DESCRIPTION OF THE TASK: What lines below include the string "matin"? Pick them out and copy them.

[Saved entries]
# # # #

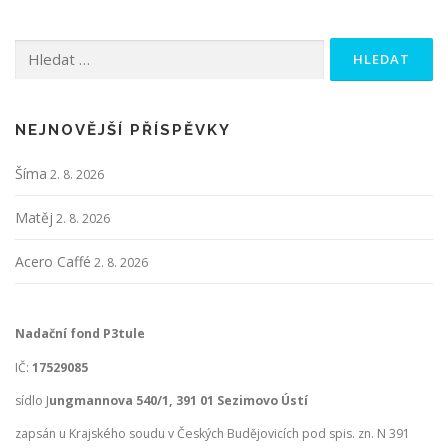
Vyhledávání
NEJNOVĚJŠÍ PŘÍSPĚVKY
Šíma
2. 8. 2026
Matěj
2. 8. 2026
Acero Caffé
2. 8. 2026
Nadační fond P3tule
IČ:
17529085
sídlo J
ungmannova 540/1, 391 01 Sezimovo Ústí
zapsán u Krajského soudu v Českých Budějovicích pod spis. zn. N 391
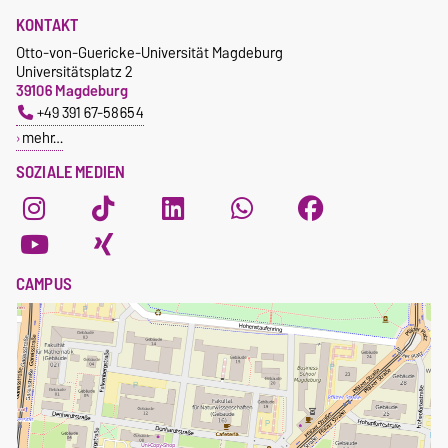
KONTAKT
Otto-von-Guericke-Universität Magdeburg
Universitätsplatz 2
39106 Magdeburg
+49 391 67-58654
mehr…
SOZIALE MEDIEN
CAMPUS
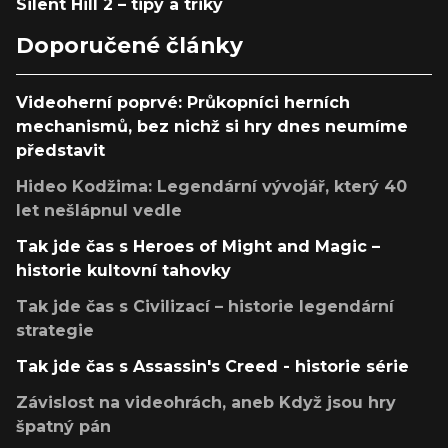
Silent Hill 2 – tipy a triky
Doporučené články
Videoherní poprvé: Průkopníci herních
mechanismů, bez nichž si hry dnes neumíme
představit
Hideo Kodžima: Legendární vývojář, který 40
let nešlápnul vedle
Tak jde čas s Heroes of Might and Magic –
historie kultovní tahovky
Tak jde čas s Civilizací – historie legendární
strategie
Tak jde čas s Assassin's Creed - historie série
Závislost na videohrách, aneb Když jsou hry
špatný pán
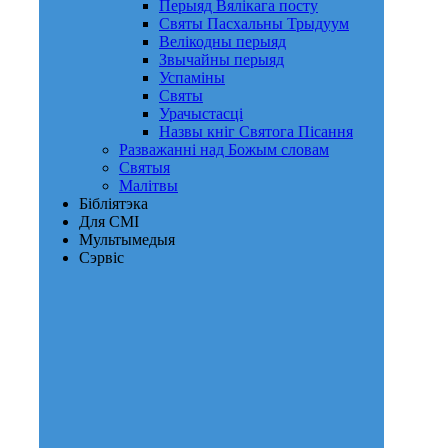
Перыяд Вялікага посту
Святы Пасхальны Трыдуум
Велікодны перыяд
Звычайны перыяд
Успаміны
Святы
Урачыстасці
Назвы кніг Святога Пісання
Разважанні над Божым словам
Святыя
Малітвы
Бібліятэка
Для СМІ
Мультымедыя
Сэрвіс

# # # #

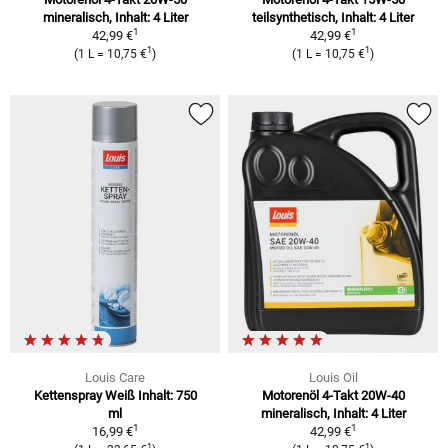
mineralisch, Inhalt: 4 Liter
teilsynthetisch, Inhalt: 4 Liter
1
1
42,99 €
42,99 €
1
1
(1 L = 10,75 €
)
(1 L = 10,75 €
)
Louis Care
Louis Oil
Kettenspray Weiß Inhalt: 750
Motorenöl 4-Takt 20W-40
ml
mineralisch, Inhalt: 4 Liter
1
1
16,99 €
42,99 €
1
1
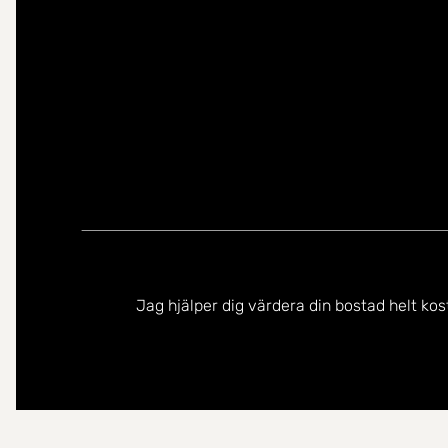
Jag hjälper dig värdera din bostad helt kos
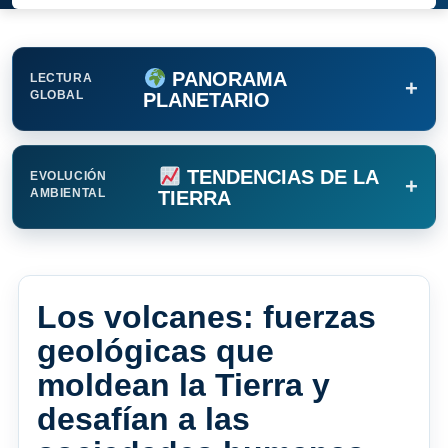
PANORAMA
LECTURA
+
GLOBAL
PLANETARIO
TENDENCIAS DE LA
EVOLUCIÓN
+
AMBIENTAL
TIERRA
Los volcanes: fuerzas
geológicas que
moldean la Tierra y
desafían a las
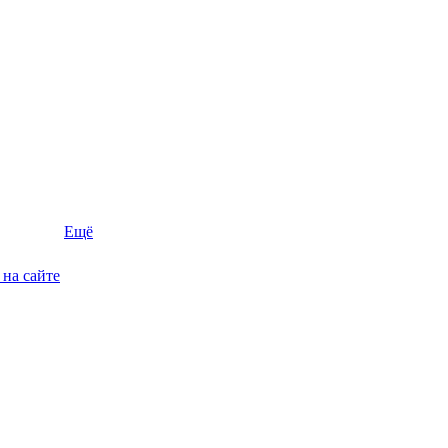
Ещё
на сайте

# # # #

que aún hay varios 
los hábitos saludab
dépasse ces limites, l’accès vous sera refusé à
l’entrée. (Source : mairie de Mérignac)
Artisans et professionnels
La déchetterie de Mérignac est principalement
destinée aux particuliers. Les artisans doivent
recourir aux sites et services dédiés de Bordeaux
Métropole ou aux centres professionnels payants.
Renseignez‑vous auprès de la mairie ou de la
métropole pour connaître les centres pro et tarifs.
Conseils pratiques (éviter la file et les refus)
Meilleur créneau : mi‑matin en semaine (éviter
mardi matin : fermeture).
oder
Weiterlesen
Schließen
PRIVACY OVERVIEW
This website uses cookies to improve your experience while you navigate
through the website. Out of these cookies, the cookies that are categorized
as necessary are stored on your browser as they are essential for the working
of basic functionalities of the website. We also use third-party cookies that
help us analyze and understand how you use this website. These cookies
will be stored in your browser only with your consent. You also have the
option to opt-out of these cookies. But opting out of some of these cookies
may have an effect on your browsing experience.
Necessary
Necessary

# # # #

RESPONSE BOX:
Meilleur créneau : mi‑matin en semaine (éviter
mardi matin : fermeture).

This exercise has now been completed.